Reliant on the goodwill of everyday Australians, proponents of the voice sell the Uluru statement to the Australian people with the racial – and incorrect – stereotype of uniform Indigenous groupthink. The 250 signatures representing individuals who make up 0.03 per cent of a population demographic are not a sound representation of that demographic. Caught up in cultural romanticism and a yearning to better the lives of our most marginalised, non-Indigenous Australians buy into the Uluru Statement from the Heart as gospel.

Imposed on us is the victim narrative that sustains a multibillion-dollar industry that works in two ways: to justify its existence, and to discourage and disparage anyone who seeks to call it into question. The referendum asks Australians to enshrine this industry and narrative into our Constitution.
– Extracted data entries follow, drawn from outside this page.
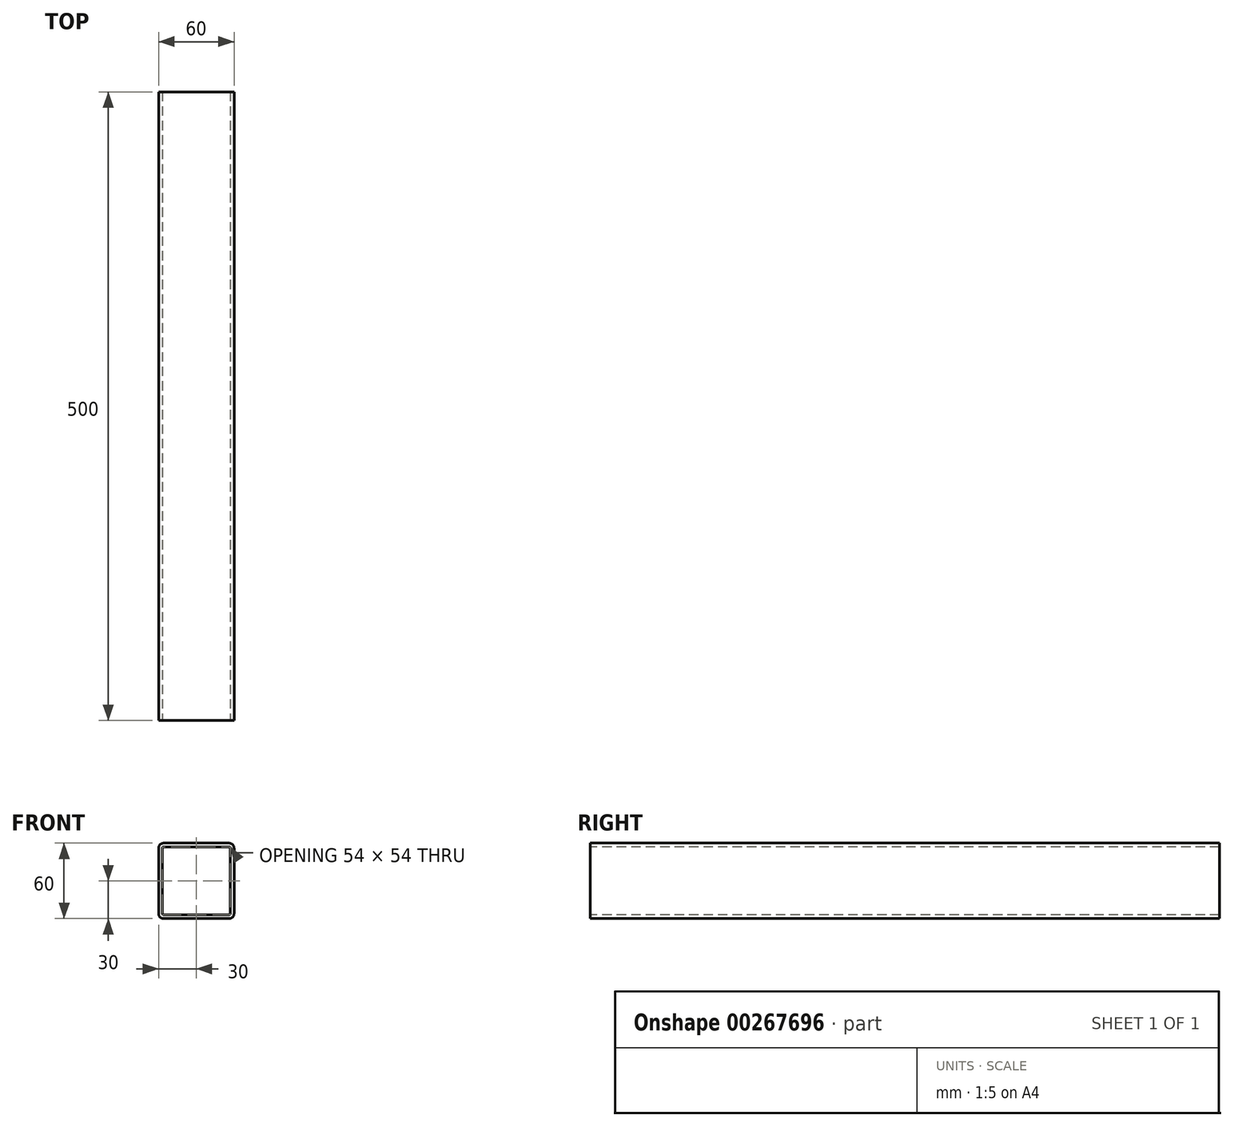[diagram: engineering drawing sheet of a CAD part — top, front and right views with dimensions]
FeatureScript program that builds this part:
annotation { "Feature Type Name" : "Feature", "Feature Type Description" : "" }
export const myFeature = defineFeature(function(context is Context, id is Id, definition is map)
    precondition{}
    {
        {
            var Q0;
            Q0=qCreatedBy(makeId("Front.planeOp"),FACE);
            var sketch = newSketch(context, id + "F0", { "sketchPlane" : qUnion([Q0])});
            skLineSegment(sketch, "E0.bottom", {"start": v(26, -30) * mm, "end": v(-26, -30) * mm});
            skLineSegment(sketch, "E0.top", {"start": v(26, 30) * mm, "end": v(-26, 30) * mm});
            skLineSegment(sketch, "E0.left", {"start": v(30, -26) * mm, "end": v(30, 26) * mm});
            skLineSegment(sketch, "E0.right", {"start": v(-30, -26) * mm, "end": v(-30, 26) * mm});
            skPoint(sketch, "E0.middle", {"position": v(0, 0) * mm});
            skPoint(sketch, "E1.visualSharp", {"position": v(-30, 30) * mm});
            skArc(sketch, "E1.filletArc", {"start": v(-26, 30) * mm, "mid": v(-28.83, 28.83) * mm, "end": v(-30, 26) * mm});
            skPoint(sketch, "E2.visualSharp", {"position": v(30, 30) * mm});
            skArc(sketch, "E2.filletArc", {"start": v(30, 26) * mm, "mid": v(28.83, 28.83) * mm, "end": v(26, 30) * mm});
            skPoint(sketch, "E3.visualSharp", {"position": v(30, -30) * mm});
            skArc(sketch, "E3.filletArc", {"start": v(26, -30) * mm, "mid": v(28.83, -28.83) * mm, "end": v(30, -26) * mm});
            skPoint(sketch, "E4.visualSharp", {"position": v(-30, -30) * mm});
            skArc(sketch, "E4.filletArc", {"start": v(-30, -26) * mm, "mid": v(-28.83, -28.83) * mm, "end": v(-26, -30) * mm});
            skArc(sketch, "E5.0", {"start": v(-27, -26) * mm, "mid": v(-26.7, -26.7) * mm, "end": v(-26, -27) * mm});
            skLineSegment(sketch, "E5.1", {"start": v(26, -27) * mm, "end": v(-26, -27) * mm});
            skLineSegment(sketch, "E5.2", {"start": v(-27, -26) * mm, "end": v(-27, 26) * mm});
            skArc(sketch, "E5.3", {"start": v(26, -27) * mm, "mid": v(26.7, -26.7) * mm, "end": v(27, -26) * mm});
            skArc(sketch, "E5.4", {"start": v(-26, 27) * mm, "mid": v(-26.7, 26.7) * mm, "end": v(-27, 26) * mm});
            skLineSegment(sketch, "E5.5", {"start": v(26, 27) * mm, "end": v(-26, 27) * mm});
            skArc(sketch, "E5.6", {"start": v(27, 26) * mm, "mid": v(26.7, 26.7) * mm, "end": v(26, 27) * mm});
            skLineSegment(sketch, "E5.7", {"start": v(27, -26) * mm, "end": v(27, 26) * mm});
            skSolve(sketch);
        }
        {
            var Q0;
            Q0=qSketchRegion(id+"F0",true);
            extrude(context, id + "F1", {"entities" : qUnion([Q0]), "oppositeDirection" : true, "depth" : 500 * mm});
        }
    });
We teach our children that emotional blackmail and name calling is unhealthy, and as adults in personal relationships these behaviours are characterised as coercive control. The voice to parliament debate has been captured by these tactics, which have been weaponised by proponents of the voice throughout debate.

One has to question why Tan has only now offered his opinion as the Race Discrimination Commissioner on the flavour of debate regarding the voice, given there have already been a number of racially pugnacious comments made by proponents of the voice.

In November last year, following our National Party announcement to officially oppose the voice, Pearson made racially vilifying and unchallenged comments directed at me on ABC Radio National that he then repeated in The Australian last month.

In December last year, Marcia Langton made references to “nasty, eugenicist, 19th-century style of debate about the superior race versus the inferior race”.

Again in April this year, Pearson deliberately took aim at my predecessor as opposition spokesman for Indigenous Australians, and a Liberal colleague of Jewish heritage, Julian Leeser, in his comments: “I’m wondering whether Julian expects us to wear a tattoo identifying ourselves as Indigenous. Or that our clothes should be adorned with some kind of badge identifying us as Aboriginal or Torres Strait Islander.”

Why has Tan not publicly condemned these racially charged and vilifying comments? And why is it only when Peter Dutton points out the racially divisive nature of this referendum – and the fact it seeks to enshrine racial division in our nation – does our Race Discrimination Commissioner suddenly show concern?

Whether we like it or not, racial discrimination (negative or positive) is still discrimination and enshrining it into our Constitution is enshrining discrimination. Truth telling means providing detail, yet no such detail has been provided. Telling the truth is uncomfortable but weaponising the accusation of racism to stifle debate while ignoring real racism is undemocratic.

Jacinta Nampijinpa Price is a CLP senator for the Northern Territory.

 

This article first appeared in The Weekend Australian, June 3, 2023.